Welche Welten kommen mit Elektronik und Klassik zusammen?
Die Klassik hat mit Effizienz einfach null zu tun. Das ist auf dem freien Markt nicht darstellbar. Einen Chor mit 20 Leuten und Technik aus Hamburg runterzufahren, wäre ohne Förderung unmöglich. Dass mir die Leute beim NDR vertrauen, ist ein unfassbares Geschenk, was ich aber eigentlich dem Steuerzahler zu verdanken habe. Mit Ticketverkäufen würde sich das nämlich nicht auszahlen. Die Frage ist also eher, ob wir als Gesellschaft solche Welten zulassen sollten, oder ob es sich wirtschaftlich selbst tragen muss.
Wie antwortest du darauf?
Ich sage: Eine Party muss sich selber tragen, weil die Leute trinken und eine gute Zeit haben. Das ist ein bestimmter Wert. Die Klassik funktioniert so aber nicht. Wenn ein Chor in einem schönen Raum singt und du in diesem Raum bist, das überträgt sich auf eine Aufnahme leider nicht so gut.
Weil du den Raum nicht hören kannst?
Ja, das Physische fehlt. Klar, wir bewegen uns damit immer noch in einer exklusiven Bürgertumbubble – aber eigentlich auch nicht. Es kann jeder kommen. Ganz ehrlich, die GEZ ermöglicht diese Zusammenarbeit. Übrigens eine, von der ich annehme, dass sie auch Beethoven gut fände. Er würde schließlich versuchen, alle Ausdrucksformen, auch die scheinbar weit voneinander entfernten, zusammenzufassen und etwas tatsächlich Spannendes draus zu machen.
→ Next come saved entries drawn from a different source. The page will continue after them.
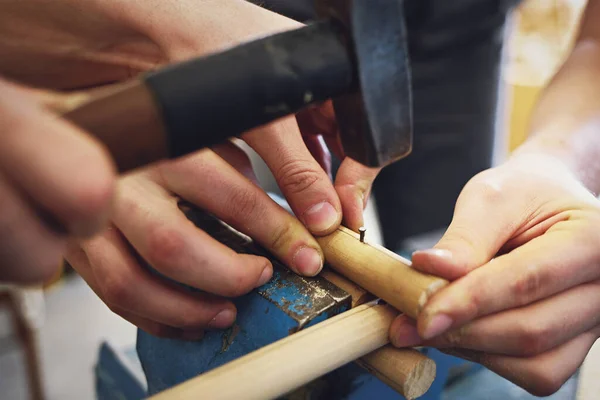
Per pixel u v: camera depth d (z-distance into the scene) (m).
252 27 0.55
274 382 0.41
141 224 0.51
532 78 1.56
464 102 1.17
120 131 0.28
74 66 0.64
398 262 0.50
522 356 0.50
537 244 0.50
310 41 0.33
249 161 0.70
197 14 0.55
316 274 0.56
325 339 0.45
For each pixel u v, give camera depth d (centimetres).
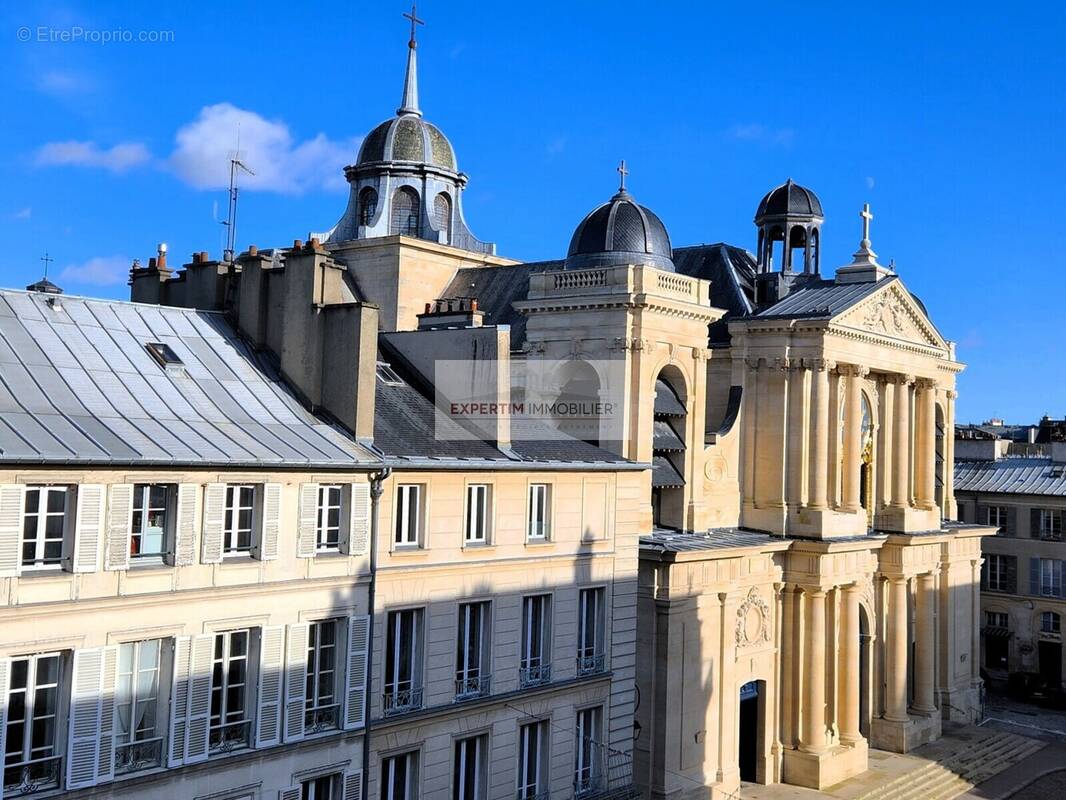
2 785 2380
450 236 7256
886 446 6606
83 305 3266
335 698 3075
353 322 3272
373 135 7250
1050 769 6366
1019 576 8619
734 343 5875
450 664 3384
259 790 2853
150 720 2677
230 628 2803
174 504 2714
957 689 7319
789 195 6625
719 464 5553
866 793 5519
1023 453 10319
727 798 5019
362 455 3138
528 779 3669
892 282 6209
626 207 5203
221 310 3709
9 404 2642
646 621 4672
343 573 3069
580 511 3859
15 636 2402
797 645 5678
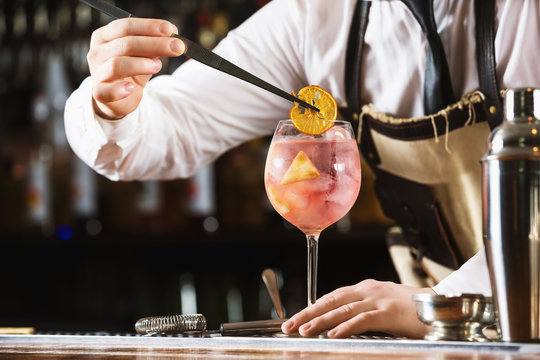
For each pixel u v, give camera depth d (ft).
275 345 3.34
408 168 5.51
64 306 12.56
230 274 12.15
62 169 11.76
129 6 11.29
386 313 3.72
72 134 5.29
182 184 11.44
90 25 11.35
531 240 3.00
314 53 5.75
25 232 11.80
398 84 5.49
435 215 5.56
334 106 4.02
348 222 10.50
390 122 5.44
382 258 11.43
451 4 5.29
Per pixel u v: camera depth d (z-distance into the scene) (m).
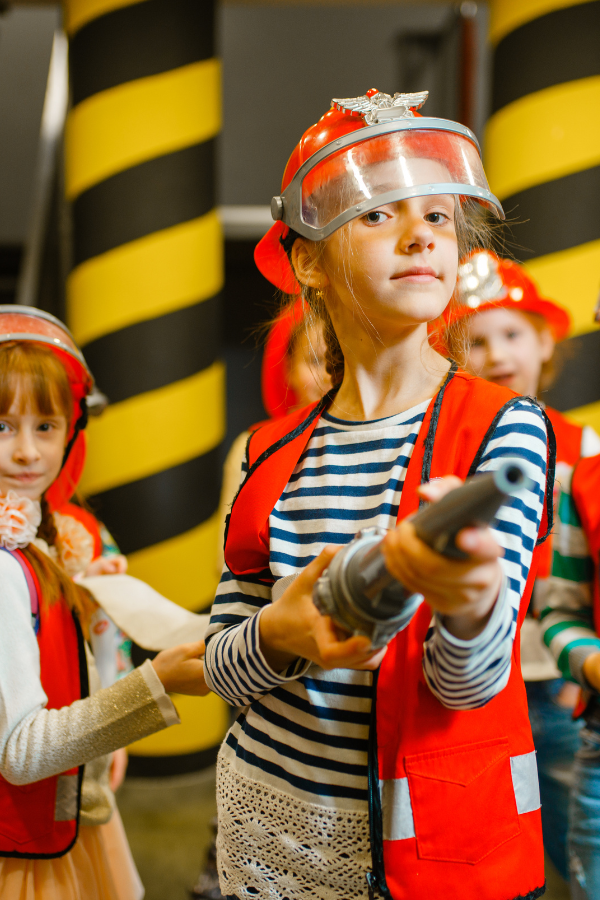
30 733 0.95
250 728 0.82
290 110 4.39
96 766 1.14
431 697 0.69
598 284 2.47
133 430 2.64
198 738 2.65
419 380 0.79
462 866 0.67
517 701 0.72
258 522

Hast du dich vorab viel mit verschiedenen Beethovenstücken auseinandergesetzt?
Die „Missa solemnis” wird 200 Jahre alt. Die Ansage war also: Dazu machen wir ein Stück. Mich hat das gefreut. Schließlich muss ich mich nicht durch den ganzen Katalog hören, es gibt eine Direktive. Die „Missa solemnis” habe ich aber natürlich durchgehört. Ich bin an dieser Hook – die Klassiker haben ein anderes Wort dafür, Phrase oder so [lacht] – hängengeblieben. Im letzten Teil kommt die ein paarmal, es gibt sie auch als Kanon und so weiter.
Auf dem Beethovenfest stellst du auch eine Installation aus. Worum geht es?
Das Beethovenfest hat mich gefragt, ob ich nicht einen Beethoven-Rave machen will. Ich dachte, na ja, ich mach schon das Konzert mit dem NDR. Außerdem kann man nicht einfach eine Bassdrum auf ein Klassikstück packen. Der Kontrast wäre zu hart. Jedenfalls hatte ich Bock, eine Installation zu gestalten. Und sie haben mich gelassen. Die Idee ist: Ich füttere einen Granular-Synthesizer mit einem Audiosignal. Er kann es normal abspielen oder zerpflücken. Ich habe gedacht: Was wäre, wenn man einen Sensor hätte, der diese Zerpflückung steuert – mit den Leuten, die um ihn herum stehen?
So entstanden die Sensoren als drei Säulen der Gewaltenteilung?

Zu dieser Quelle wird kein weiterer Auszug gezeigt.